As I pulled my face back from the bitter drink, an enormous man entered the room in blue scrubs. He looked more like a football player than a nurse or doctor, and he walked towards me and stood at the head of the stretcher. I groggily looked up into his eyes as he leaned forward and placed his hands firmly on my shoulders and nodded at two males, also in blue scrubs. They approached me from both sides of the stretcher and placed their iron grips on my thighs bilaterally.
The doctor who seemed to be in charge informed me that I had been in a bad accident and required surgery for internal bleeding. I had a fractured neck, multiple spinal fractures, pelvic fractures,rib fractures and pneumothorax ( collapsed lung). He was going to oversee the insertion of a chest tube into my right side in order to inflate my lung.
” This is going to be very, very uncomfortable for you. You will feel like you cannot breathe for the time period where we are getting the tube inserted properly, but you will be OK. We will do this as quickly as possible; please try not to move or panic. It will be over soon, and then you can breathe properly again.”
Before he completed his words to me, I felt a white-hot searing pain in my side, and everyone surrounding me was holding me down, with no warning. No time to prepare for the unbearable agony of not being able to breathe. Time froze as I frantically tried to suck air into my body, panicking, shaking, fighting those holding me down. The resident inserting the tube, moving as if in slow motion, until the voice of the surgeon rang out ” Just shove the damn thing IN. GET IT INTO HER!”

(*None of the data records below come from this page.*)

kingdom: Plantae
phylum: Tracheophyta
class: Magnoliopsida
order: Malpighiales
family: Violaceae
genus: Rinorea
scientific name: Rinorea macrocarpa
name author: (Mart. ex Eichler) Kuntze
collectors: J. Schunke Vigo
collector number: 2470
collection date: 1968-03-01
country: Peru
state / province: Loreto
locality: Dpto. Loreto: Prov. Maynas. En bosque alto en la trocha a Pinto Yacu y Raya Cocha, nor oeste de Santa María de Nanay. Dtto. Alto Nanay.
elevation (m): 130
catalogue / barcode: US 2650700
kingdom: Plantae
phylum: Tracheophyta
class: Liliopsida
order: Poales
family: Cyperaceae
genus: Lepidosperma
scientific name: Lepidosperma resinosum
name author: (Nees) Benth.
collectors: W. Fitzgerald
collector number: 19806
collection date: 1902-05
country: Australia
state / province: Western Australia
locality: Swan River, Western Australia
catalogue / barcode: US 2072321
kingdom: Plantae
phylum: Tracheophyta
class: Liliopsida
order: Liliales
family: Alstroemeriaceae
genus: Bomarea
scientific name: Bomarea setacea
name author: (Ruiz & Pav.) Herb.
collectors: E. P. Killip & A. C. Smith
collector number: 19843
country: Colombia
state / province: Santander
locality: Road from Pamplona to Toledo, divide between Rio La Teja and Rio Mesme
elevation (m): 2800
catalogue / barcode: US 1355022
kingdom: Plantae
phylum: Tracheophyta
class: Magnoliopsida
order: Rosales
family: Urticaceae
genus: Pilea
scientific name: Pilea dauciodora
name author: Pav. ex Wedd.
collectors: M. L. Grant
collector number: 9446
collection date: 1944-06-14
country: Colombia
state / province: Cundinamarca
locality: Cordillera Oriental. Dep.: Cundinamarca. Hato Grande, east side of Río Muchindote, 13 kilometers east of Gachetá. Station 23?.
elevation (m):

And suddenly air was rushing into my lungs, sweet and cool and enabling me to let loose with the most foul cursing and swearing I have ever uttered in my life up to that day. The resident backed away from the words pouring out of me, shocked and frightened. The nurses were grinning, eyeing the almighty surgeon for his response to the vile names I had called him and his team.
For my behaviour, I was rewarded with more medication that would soon enable me to drift away from the pain once again.
In a small room nearby, my sons, a close friend and my ex husband were brought to see me in the hallway outside the MRI theatre. I recall looking at their faces and feeling so sad that their father had allowed them to see me broken like that. I could see the fear in my youngest son’s eyes and a defiant angry look on his older brother’s face. As they leaned over me, I kissed them both and told them over and over again that I loved them.
Years later, my eldest shared with me what had occurred in that quiet room they were kept in while I had surgery. The surgeons and a social worker had suggested that I was in very weak condition and likely would not survive the surgery to repair me, let alone the night. That was why my youngest was present to see me like that. They thought it was the last time my children would see me alive.
My older son had just had a very emotional argument with his father about my outcome.
He argued with them all that they didn’t know me and that I was not dying on that night.
He told them that I was not a patient they didn’t know, but his Mom and that I would never take the easy way out and die.
He told them, his 13-year-old voice cracking from boy to man, that he knew in his heart that I would not leave him or his brother in the world without me; that I would survive the surgery, then the night, and then be back home with them being their Mom.
Wherever I was on that night, my spirit was listening.